Lui's argument (which joins many others) makes it perfectly sensible to believe that part of what damned Birmingham was their resistance to hard, intellectual tasks like understanding that part of the role of an academic discipline is to justify and legitimate one's claims to producing knowledge. You can be reflective about it, but the most important form of reflection is being able to say how you got to the conclusion you reached and why it is valid. Leaving all the argument to implicit assumption and commonly held belief is not an academic discipline: it's a religion. And I'm pretty sure the only religion the British state funds is the Church of England.

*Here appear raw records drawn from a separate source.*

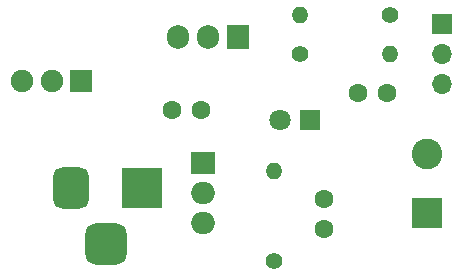
<source format=gts>
%TF.GenerationSoftware,KiCad,Pcbnew,8.0.6*%
%TF.CreationDate,2024-12-14T14:55:46+02:00*%
%TF.ProjectId,Breadboard_Power_Supply,42726561-6462-46f6-9172-645f506f7765,rev?*%
%TF.SameCoordinates,Original*%
%TF.FileFunction,Soldermask,Top*%
%TF.FilePolarity,Negative*%
%FSLAX46Y46*%
G04 Gerber Fmt 4.6, Leading zero omitted, Abs format (unit mm)*
G04 Created by KiCad (PCBNEW 8.0.6) date 2024-12-14 14:55:46*
%MOMM*%
%LPD*%
G01*
G04 APERTURE LIST*
G04 Aperture macros list*
%AMRoundRect*
0 Rectangle with rounded corners*
0 $1 Rounding radius*
0 $2 $3 $4 $5 $6 $7 $8 $9 X,Y pos of 4 corners*
0 Add a 4 corners polygon primitive as box body*
4,1,4,$2,$3,$4,$5,$6,$7,$8,$9,$2,$3,0*
0 Add four circle primitives for the rounded corners*
1,1,$1+$1,$2,$3*
1,1,$1+$1,$4,$5*
1,1,$1+$1,$6,$7*
1,1,$1+$1,$8,$9*
0 Add four rect primitives between the rounded corners*
20,1,$1+$1,$2,$3,$4,$5,0*
20,1,$1+$1,$4,$5,$6,$7,0*
20,1,$1+$1,$6,$7,$8,$9,0*
20,1,$1+$1,$8,$9,$2,$3,0*%
G04 Aperture macros list end*
%ADD10C,1.600000*%
%ADD11R,2.600000X2.600000*%
%ADD12C,2.600000*%
%ADD13R,1.900000X1.900000*%
%ADD14C,1.900000*%
%ADD15R,1.905000X2.000000*%
%ADD16O,1.905000X2.000000*%
%ADD17O,1.400000X1.400000*%
%ADD18C,1.400000*%
%ADD19R,1.800000X1.800000*%
%ADD20C,1.800000*%
%ADD21R,3.500000X3.500000*%
%ADD22RoundRect,0.750000X-0.750000X-1.000000X0.750000X-1.000000X0.750000X1.000000X-0.750000X1.000000X0*%
%ADD23RoundRect,0.875000X-0.875000X-0.875000X0.875000X-0.875000X0.875000X0.875000X-0.875000X0.875000X0*%
%ADD24R,2.000000X1.905000*%
%ADD25O,2.000000X1.905000*%
%ADD26R,1.700000X1.700000*%
%ADD27O,1.700000X1.700000*%
G04 APERTURE END LIST*
D10*
%TO.C,C3*%
X71350000Y-45250000D03*
X68850000Y-45250000D03*
%TD*%
D11*
%TO.C,J5*%
X74705000Y-55400000D03*
D12*
X74705000Y-50400000D03*
%TD*%
D13*
%TO.C,S1*%
X45450000Y-44200000D03*
D14*
X42950000Y-44200000D03*
X40450000Y-44200000D03*
%TD*%
D15*
%TO.C,U2*%
X58740000Y-40505000D03*
D16*
X56200000Y-40505000D03*
X53660000Y-40505000D03*
%TD*%
D17*
%TO.C,R2*%
X63990000Y-38600000D03*
D18*
X71610000Y-38600000D03*
%TD*%
D19*
%TO.C,D1*%
X64775000Y-47500000D03*
D20*
X62235000Y-47500000D03*
%TD*%
D21*
%TO.C,J6*%
X50550000Y-53300000D03*
D22*
X44550000Y-53300000D03*
D23*
X47550000Y-58000000D03*
%TD*%
D18*
%TO.C,R3*%
X63940000Y-41900000D03*
D17*
X71560000Y-41900000D03*
%TD*%
D24*
%TO.C,U1*%
X55750000Y-51150000D03*
D25*
X55750000Y-53690000D03*
X55750000Y-56230000D03*
%TD*%
D18*
%TO.C,R1*%
X61800000Y-59470000D03*
D17*
X61800000Y-51850000D03*
%TD*%
D10*
%TO.C,C2*%
X66000000Y-56750000D03*
X66000000Y-54250000D03*
%TD*%
%TO.C,C1*%
X55600000Y-46700000D03*
X53100000Y-46700000D03*
%TD*%
D26*
%TO.C,J3*%
X76025000Y-39350000D03*
D27*
X76025000Y-41890000D03*
X76025000Y-44430000D03*
%TD*%
M02*

</source>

As I said, I'd happily be refuted in this assessment, but my overall belief is that, whatever happened in the early 2000s in Birmingham it has something to do with the wishy washy nature of a lot of the work in the field. I don't think we should do something specifically as a reaction to this, but in general the ways we could respond correspond to actions we should have been taking long ago. There will be disagreement about this among people in the field till long after it is gone, but if the culturalists keep winning unopposed, those final days will come much sooner.